You are viewing a plain text version of this content. The canonical link for it is here.
Posted to dev@nutch.apache.org by "Doug Cook (JIRA)" <ji...@apache.org> on 2006/12/20 23:40:22 UTC

[jira] Commented: (NUTCH-416) CrawlDatum status and CrawlDbReducer refactoring

    [ http://issues.apache.org/jira/browse/NUTCH-416?page=comments#action_12460080 ] 
            
Doug Cook commented on NUTCH-416:
---------------------------------

You may also want to make the status codes ORed values, so that, for example, all of the various kinds of failure all have a FAILURE code ORed in, making it clean & easy in the code to check for "any failure case" while still allowing different failure codes. So at  the lowest levels, the values might be things like FAILED, FETCHED, and UNFETCHED, while REDIRECT might be (FETCHED | something), specific redirect codes would be (REDIRECT | something), specific failure codes would be (FAILED | something), etc.
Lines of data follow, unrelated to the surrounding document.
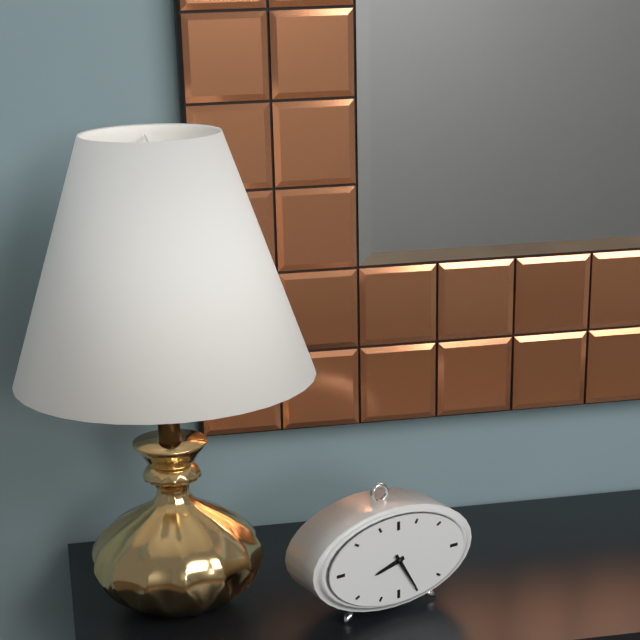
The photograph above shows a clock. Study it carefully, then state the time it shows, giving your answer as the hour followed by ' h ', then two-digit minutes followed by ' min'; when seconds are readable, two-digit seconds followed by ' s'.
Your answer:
8 h 25 min
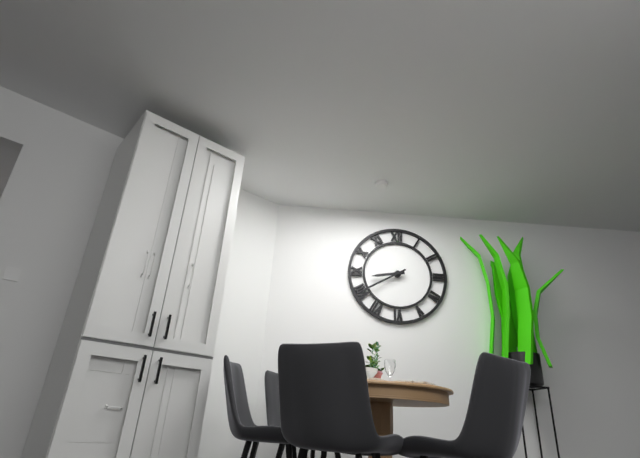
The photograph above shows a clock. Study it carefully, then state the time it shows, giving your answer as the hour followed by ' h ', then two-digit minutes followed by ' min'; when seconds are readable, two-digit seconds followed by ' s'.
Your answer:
8 h 40 min
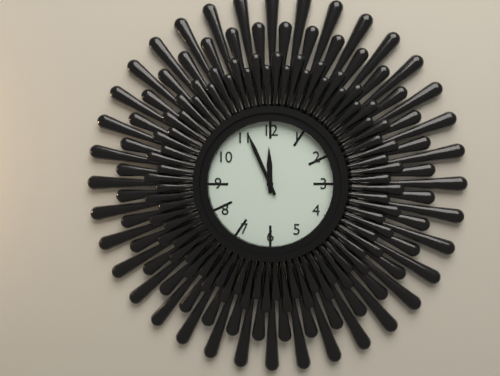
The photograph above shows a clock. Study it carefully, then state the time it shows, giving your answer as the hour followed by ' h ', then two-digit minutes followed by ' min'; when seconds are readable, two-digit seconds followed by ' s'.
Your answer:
11 h 56 min
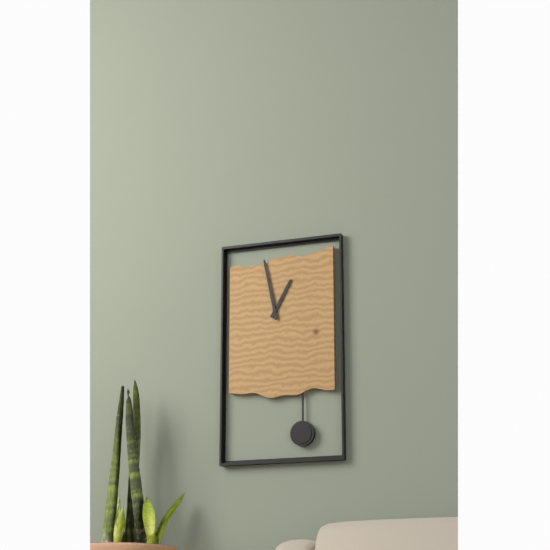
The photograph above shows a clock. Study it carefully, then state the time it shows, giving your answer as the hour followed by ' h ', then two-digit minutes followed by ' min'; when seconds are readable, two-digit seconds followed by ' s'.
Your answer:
12 h 58 min
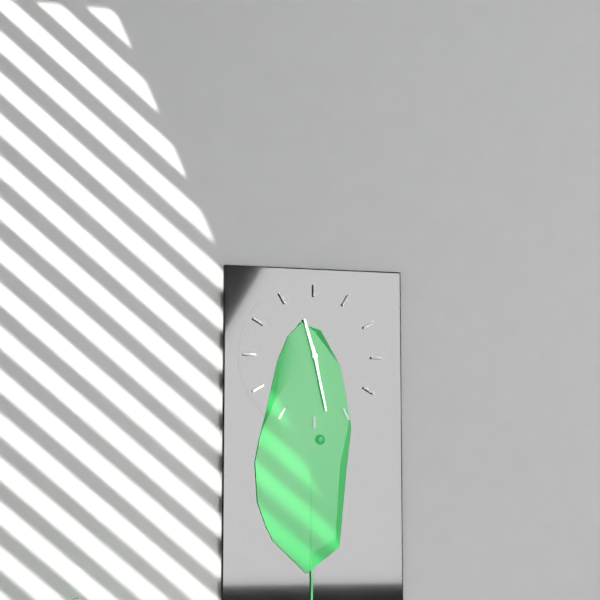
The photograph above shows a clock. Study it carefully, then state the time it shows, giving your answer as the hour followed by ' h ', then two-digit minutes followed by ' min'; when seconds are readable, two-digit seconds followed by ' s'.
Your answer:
11 h 28 min
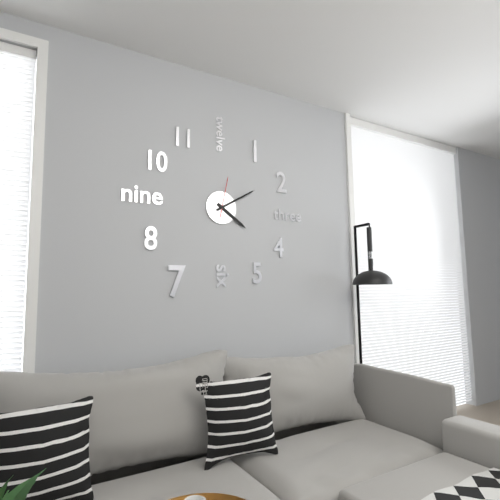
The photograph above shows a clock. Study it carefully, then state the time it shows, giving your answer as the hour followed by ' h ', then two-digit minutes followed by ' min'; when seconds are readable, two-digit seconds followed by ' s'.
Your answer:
4 h 10 min
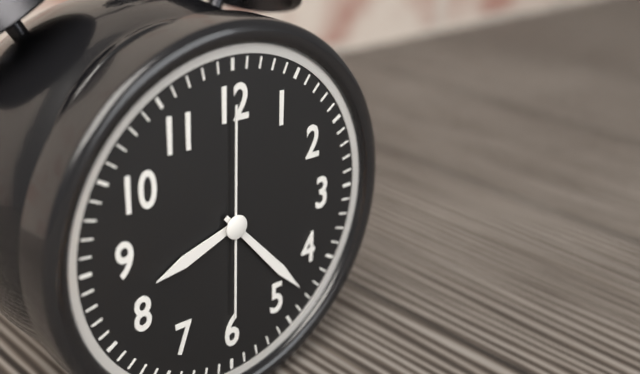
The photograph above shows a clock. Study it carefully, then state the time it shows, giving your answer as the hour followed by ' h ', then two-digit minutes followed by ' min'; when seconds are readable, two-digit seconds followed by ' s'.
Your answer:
8 h 23 min 00 s
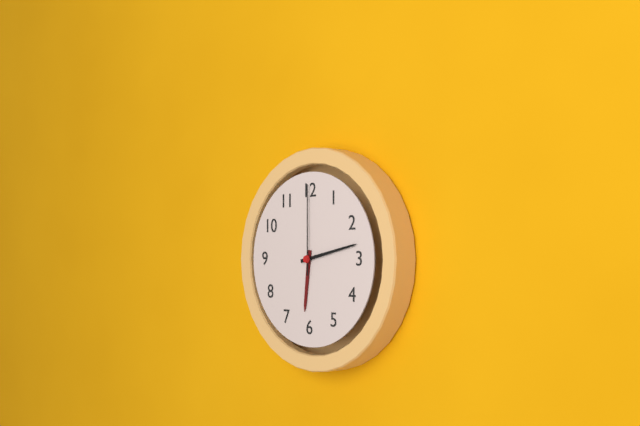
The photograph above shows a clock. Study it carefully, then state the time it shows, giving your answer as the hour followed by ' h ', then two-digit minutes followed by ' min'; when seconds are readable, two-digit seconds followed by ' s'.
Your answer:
6 h 13 min 00 s
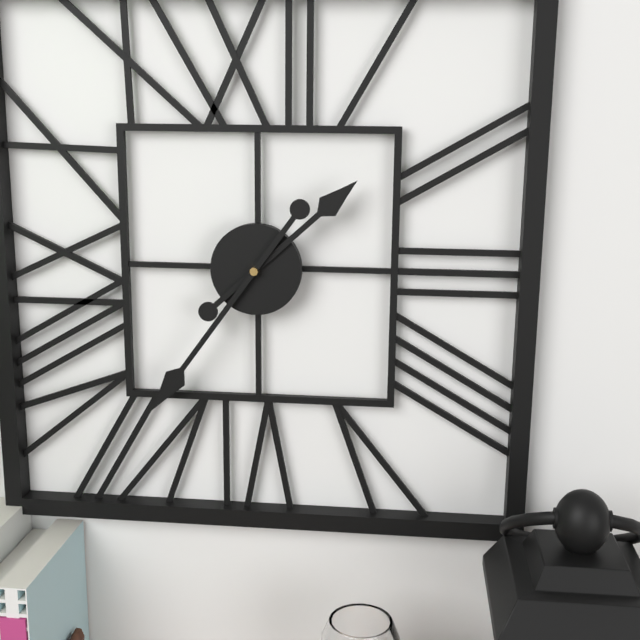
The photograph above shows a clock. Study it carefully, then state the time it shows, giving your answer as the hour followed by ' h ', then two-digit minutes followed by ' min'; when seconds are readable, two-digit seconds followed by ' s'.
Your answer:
1 h 36 min
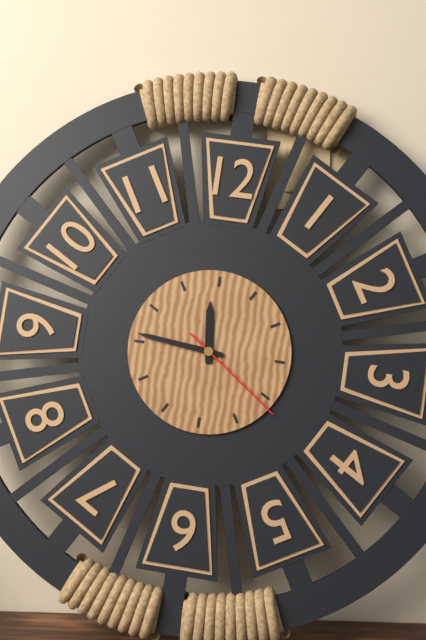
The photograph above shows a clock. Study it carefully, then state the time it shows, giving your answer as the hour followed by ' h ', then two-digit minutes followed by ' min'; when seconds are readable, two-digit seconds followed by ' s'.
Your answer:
11 h 46 min 21 s
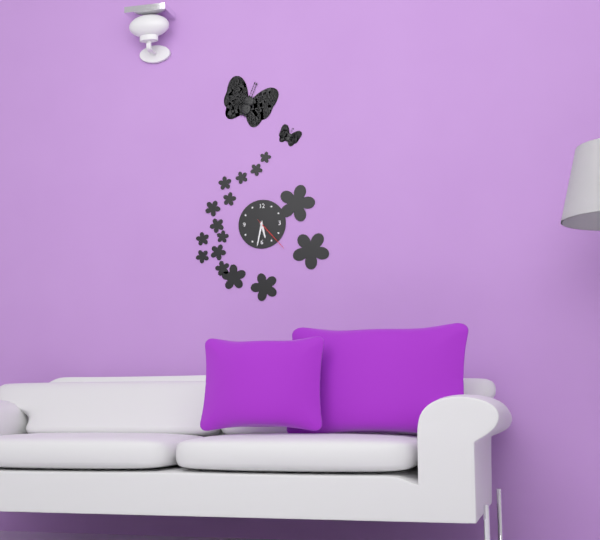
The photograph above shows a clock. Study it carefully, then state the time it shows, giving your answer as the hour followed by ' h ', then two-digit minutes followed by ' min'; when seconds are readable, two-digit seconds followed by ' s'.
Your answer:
5 h 32 min
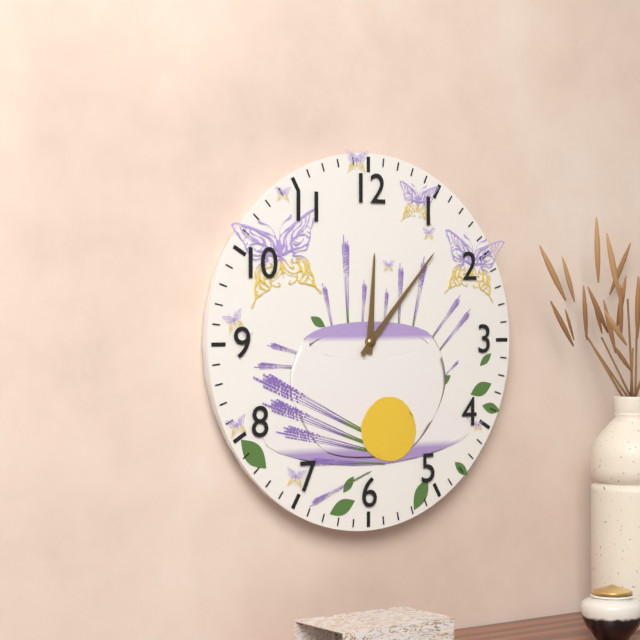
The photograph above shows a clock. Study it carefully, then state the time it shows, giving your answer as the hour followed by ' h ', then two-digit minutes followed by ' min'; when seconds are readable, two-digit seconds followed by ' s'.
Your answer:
12 h 07 min
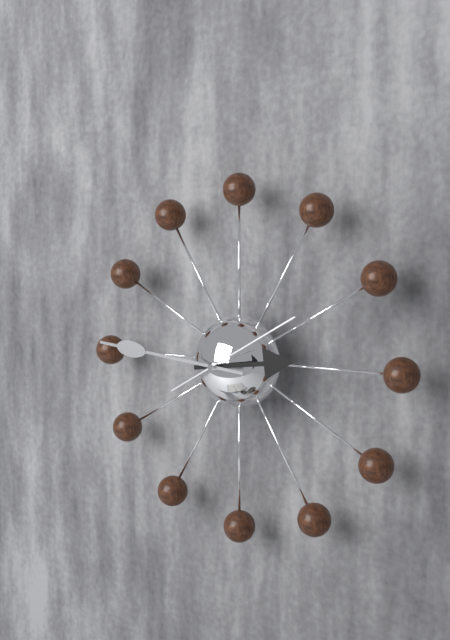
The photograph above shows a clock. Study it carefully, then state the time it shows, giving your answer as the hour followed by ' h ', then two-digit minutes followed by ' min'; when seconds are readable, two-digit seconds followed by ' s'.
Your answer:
2 h 46 min 10 s
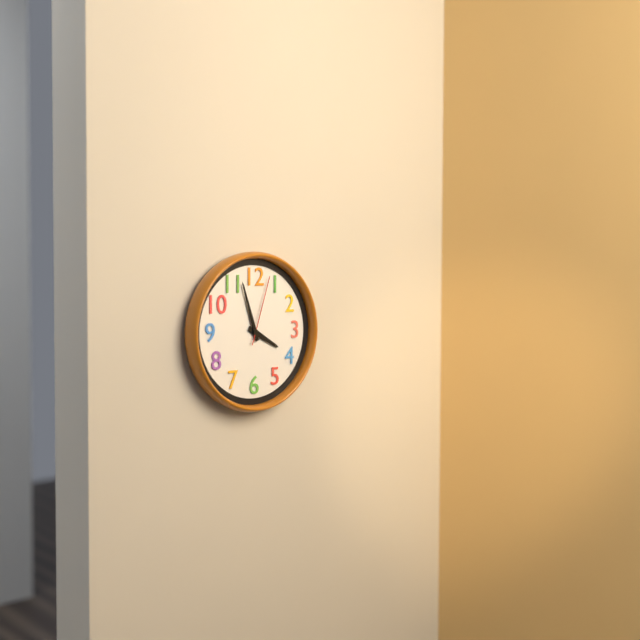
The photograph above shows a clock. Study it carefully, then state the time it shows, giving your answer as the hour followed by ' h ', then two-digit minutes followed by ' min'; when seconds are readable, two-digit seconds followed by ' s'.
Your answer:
3 h 57 min 03 s
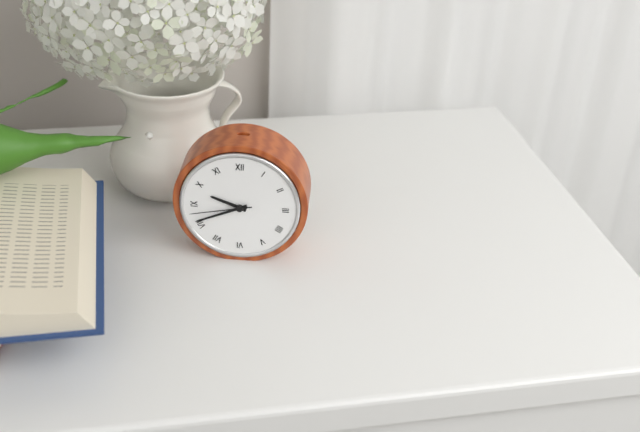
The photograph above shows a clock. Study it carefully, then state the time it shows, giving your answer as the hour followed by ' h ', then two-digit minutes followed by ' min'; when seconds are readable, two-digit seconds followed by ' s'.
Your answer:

This way we can keep all of the specific failure codes, all the specific redirect codes, etc. while making the code cleaner and more reliable. We won't have to worry about keeping range checks or switch statements in sync if we add new codes; a statement like
   if (code & FAILED != 0) {
   }
will always tell us whether a URL fetch failed, regardless of how many codes we add. The way the code currently is, adding status codes is likely to break things if one is not careful to go through every place where status codes are examined to ensure that the new code is properly accounted for.

While you're changing the CrawlDatum, it might also make sense to store a second URL,e.g. that of the redirect target. I have a hunch this will be very useful.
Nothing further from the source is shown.